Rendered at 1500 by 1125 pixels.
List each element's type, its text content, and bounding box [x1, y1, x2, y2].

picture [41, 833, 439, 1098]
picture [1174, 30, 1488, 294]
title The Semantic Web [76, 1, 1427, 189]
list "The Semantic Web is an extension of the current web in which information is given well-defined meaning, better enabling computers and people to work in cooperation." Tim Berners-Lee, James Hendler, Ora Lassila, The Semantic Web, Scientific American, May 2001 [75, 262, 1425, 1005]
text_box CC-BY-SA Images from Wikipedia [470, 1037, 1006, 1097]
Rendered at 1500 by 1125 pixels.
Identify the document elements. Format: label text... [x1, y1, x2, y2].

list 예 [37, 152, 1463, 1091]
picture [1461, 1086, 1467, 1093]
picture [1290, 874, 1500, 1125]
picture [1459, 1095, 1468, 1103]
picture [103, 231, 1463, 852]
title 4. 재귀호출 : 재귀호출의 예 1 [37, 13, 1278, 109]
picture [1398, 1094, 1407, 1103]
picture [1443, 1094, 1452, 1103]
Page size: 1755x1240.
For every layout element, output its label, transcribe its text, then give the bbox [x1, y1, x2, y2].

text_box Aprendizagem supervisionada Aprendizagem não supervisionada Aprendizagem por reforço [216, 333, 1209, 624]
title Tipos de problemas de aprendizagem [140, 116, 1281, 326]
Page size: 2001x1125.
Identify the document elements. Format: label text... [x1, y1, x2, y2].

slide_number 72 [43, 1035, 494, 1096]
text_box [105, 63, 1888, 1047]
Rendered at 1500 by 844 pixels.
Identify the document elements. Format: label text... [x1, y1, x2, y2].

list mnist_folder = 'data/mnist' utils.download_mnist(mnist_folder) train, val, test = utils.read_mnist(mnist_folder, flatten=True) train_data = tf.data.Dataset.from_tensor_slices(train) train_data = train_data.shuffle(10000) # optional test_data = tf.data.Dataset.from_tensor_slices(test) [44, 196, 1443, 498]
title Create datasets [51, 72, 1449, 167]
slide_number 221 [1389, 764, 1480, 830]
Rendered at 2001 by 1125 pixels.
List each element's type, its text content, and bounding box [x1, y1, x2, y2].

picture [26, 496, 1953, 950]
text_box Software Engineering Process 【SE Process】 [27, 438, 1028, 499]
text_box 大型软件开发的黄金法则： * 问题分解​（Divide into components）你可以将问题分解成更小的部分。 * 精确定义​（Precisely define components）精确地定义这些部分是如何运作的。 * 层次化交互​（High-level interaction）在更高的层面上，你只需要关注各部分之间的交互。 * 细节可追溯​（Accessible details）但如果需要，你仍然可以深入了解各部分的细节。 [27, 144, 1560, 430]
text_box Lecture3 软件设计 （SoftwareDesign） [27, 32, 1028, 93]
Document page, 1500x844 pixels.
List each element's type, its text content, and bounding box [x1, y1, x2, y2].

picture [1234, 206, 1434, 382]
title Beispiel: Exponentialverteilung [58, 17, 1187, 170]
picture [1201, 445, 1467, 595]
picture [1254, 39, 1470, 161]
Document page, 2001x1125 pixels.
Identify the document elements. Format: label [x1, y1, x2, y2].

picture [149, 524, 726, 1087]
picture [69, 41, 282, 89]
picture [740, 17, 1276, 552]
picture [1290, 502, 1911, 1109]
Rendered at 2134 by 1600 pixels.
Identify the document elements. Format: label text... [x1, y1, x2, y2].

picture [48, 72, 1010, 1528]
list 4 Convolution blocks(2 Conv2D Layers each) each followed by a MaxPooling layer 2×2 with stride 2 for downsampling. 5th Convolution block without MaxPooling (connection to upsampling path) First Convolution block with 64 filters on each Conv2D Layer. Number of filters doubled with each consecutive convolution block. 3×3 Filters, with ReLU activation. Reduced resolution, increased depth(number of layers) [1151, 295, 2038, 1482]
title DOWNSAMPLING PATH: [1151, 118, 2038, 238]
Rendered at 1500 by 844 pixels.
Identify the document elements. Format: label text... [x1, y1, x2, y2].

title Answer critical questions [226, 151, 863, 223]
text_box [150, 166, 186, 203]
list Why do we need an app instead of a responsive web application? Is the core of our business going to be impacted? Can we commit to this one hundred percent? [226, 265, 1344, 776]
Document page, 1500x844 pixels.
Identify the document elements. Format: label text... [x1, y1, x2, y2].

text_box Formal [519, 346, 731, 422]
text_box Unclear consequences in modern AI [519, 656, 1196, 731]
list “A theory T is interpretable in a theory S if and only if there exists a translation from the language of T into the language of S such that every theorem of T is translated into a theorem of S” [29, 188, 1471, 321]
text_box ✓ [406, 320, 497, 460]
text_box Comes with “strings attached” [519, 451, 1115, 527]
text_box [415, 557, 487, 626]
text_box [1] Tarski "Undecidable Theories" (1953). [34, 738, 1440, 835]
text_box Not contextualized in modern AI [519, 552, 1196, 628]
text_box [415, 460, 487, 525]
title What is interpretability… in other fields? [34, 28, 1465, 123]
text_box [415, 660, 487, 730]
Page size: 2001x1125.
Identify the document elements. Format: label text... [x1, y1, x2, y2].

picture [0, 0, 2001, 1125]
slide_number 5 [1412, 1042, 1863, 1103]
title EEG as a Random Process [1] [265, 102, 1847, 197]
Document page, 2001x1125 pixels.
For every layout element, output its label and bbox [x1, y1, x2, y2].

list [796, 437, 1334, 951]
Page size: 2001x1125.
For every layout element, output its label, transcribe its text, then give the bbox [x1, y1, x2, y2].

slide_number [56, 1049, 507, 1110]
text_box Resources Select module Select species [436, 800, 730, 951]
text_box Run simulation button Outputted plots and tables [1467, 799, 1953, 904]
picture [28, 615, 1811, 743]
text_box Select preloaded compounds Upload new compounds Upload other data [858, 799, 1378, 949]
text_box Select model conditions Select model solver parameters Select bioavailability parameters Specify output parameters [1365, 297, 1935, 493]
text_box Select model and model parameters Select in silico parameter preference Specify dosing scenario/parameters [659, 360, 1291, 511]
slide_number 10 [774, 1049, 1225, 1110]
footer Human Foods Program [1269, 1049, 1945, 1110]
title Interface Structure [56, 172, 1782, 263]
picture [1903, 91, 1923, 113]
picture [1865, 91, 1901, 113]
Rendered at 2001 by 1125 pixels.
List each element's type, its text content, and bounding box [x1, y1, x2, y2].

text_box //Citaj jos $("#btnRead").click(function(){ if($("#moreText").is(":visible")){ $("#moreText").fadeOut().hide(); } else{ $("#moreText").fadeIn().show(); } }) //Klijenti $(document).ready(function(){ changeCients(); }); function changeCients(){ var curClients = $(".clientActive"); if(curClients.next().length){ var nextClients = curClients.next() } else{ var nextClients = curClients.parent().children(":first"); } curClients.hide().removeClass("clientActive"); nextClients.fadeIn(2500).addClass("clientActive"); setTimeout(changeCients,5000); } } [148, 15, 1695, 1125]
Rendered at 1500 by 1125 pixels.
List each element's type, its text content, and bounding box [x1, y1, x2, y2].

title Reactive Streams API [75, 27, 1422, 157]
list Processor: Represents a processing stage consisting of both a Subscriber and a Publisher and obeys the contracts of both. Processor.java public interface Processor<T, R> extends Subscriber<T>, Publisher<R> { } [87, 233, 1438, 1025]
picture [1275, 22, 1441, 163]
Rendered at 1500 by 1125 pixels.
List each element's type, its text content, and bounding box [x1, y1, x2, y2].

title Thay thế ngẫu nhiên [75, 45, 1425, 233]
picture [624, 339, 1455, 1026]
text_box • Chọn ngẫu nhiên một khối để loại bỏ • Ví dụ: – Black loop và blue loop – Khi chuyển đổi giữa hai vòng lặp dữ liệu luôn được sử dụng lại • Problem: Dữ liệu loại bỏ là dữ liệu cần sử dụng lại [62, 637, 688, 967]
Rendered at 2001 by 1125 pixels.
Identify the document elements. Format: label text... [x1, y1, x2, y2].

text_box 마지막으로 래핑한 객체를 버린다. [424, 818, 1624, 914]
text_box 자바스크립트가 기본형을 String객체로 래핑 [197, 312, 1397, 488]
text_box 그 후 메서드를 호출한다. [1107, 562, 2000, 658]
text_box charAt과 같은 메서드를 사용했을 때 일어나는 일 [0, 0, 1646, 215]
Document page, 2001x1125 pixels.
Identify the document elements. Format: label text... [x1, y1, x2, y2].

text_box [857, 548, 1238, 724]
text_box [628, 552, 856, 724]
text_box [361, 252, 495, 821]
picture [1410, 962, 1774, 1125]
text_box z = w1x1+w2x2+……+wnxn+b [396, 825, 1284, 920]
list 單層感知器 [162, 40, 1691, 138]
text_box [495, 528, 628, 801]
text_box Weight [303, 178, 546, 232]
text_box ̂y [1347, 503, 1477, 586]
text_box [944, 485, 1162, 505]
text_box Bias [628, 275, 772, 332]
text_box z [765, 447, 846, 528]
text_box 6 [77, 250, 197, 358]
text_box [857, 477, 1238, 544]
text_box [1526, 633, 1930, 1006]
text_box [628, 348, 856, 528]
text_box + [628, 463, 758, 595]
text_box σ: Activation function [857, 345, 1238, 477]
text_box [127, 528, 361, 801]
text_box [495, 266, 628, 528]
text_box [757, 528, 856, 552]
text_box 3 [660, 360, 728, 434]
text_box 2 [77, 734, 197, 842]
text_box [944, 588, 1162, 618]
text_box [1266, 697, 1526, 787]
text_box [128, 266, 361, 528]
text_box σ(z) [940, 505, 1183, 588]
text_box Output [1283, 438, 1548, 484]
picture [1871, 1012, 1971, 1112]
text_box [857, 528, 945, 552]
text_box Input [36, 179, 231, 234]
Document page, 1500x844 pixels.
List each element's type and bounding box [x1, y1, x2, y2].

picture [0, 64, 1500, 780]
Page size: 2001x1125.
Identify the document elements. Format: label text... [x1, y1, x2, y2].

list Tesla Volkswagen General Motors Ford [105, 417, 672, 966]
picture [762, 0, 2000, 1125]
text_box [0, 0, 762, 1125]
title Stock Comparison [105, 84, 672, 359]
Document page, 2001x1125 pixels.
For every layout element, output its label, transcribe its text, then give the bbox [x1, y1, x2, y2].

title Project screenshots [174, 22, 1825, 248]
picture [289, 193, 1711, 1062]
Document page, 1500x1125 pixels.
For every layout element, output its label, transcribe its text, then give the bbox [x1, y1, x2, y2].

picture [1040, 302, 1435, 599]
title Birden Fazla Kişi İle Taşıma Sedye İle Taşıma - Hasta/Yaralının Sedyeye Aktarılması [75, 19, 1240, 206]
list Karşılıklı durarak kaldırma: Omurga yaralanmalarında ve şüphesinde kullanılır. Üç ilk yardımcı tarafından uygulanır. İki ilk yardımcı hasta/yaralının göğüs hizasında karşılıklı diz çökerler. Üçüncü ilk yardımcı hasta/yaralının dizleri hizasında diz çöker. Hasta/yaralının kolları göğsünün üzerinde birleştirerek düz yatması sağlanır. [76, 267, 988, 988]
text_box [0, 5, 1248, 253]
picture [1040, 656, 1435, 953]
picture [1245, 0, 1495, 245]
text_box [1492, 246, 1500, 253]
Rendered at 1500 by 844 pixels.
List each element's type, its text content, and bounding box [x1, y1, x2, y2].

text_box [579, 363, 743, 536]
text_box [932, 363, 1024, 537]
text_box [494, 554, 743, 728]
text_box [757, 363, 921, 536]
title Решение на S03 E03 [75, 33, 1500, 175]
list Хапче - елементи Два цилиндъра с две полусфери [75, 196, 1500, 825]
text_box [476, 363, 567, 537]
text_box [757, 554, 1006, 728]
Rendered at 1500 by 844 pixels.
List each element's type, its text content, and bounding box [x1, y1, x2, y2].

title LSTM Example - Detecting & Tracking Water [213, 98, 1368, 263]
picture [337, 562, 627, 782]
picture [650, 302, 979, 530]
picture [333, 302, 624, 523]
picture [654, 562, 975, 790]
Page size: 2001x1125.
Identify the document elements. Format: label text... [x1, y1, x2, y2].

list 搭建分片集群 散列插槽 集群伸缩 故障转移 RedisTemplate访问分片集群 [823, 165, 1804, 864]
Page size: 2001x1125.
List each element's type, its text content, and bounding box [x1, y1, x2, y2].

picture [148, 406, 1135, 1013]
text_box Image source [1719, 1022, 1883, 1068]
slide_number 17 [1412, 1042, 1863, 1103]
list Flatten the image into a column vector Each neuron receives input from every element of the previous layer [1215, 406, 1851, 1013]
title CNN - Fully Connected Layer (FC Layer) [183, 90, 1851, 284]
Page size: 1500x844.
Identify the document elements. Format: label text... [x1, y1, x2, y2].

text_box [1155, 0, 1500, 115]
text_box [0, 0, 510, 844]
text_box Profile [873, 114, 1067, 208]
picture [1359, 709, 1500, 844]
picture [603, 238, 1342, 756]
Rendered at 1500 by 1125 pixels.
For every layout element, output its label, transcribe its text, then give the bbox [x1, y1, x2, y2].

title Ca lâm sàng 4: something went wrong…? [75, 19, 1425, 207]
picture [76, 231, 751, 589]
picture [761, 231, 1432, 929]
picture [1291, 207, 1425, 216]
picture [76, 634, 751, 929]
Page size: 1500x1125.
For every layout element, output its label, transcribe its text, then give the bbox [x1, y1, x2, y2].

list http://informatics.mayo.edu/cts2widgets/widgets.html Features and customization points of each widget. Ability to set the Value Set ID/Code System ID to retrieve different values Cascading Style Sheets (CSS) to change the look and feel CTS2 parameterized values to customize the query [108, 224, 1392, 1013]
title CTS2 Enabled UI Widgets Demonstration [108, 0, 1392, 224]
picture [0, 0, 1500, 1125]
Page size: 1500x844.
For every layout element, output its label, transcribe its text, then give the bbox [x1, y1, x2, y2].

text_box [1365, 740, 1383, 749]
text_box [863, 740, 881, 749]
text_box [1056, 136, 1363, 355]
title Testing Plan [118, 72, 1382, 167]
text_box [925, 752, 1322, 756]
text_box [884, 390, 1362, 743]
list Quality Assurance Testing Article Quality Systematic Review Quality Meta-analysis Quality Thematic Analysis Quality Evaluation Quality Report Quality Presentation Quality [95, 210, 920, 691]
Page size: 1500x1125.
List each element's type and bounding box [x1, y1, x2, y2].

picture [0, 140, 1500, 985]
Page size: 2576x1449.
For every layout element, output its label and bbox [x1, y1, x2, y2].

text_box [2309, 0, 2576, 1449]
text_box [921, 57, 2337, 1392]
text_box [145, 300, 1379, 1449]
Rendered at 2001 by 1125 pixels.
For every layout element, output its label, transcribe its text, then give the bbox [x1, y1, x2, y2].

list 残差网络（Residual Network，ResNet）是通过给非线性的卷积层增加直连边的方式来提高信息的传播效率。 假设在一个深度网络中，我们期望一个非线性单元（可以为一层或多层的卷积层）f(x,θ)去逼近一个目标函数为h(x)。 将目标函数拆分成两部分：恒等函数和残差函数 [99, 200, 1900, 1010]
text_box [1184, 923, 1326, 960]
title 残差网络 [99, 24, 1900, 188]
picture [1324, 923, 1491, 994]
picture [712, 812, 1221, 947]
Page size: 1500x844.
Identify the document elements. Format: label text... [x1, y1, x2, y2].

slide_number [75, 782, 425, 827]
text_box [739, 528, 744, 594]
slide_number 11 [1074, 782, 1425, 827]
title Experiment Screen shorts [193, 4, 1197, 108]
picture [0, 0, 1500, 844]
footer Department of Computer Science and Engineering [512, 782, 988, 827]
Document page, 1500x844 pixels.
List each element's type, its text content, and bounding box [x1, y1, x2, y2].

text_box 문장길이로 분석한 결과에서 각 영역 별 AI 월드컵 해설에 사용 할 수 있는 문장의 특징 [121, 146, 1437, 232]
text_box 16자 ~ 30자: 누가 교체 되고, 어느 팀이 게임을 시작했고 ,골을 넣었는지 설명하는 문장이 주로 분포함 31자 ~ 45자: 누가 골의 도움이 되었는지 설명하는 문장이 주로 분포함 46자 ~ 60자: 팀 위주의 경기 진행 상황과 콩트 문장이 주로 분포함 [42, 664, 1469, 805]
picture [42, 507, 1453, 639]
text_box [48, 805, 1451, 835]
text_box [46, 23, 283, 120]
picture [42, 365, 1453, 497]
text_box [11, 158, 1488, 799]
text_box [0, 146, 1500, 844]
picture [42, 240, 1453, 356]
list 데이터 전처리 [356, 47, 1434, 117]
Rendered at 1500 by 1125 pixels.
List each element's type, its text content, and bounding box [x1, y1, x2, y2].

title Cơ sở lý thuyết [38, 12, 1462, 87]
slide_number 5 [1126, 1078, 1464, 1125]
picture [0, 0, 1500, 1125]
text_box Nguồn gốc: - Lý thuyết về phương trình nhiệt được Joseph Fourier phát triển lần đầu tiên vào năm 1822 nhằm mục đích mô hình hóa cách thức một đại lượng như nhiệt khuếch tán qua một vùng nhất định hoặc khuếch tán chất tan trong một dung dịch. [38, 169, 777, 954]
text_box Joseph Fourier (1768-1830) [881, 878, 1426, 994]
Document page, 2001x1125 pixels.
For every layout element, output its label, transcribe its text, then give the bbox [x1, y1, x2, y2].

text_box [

**Task**.
Above are the entries. Copy exactly the part that opens with the line containing "text_box [884, 390, 1362, 743]" and closes with the line containing "Page size: 2576x1449.", and no more.

**Answer box**.
text_box [884, 390, 1362, 743]
list Quality Assurance Testing Article Quality Systematic Review Quality Meta-analysis Quality Thematic Analysis Quality Evaluation Quality Report Quality Presentation Quality [95, 210, 920, 691]
Page size: 1500x1125.
List each element's type and bounding box [x1, y1, x2, y2].

picture [0, 140, 1500, 985]
Page size: 2576x1449.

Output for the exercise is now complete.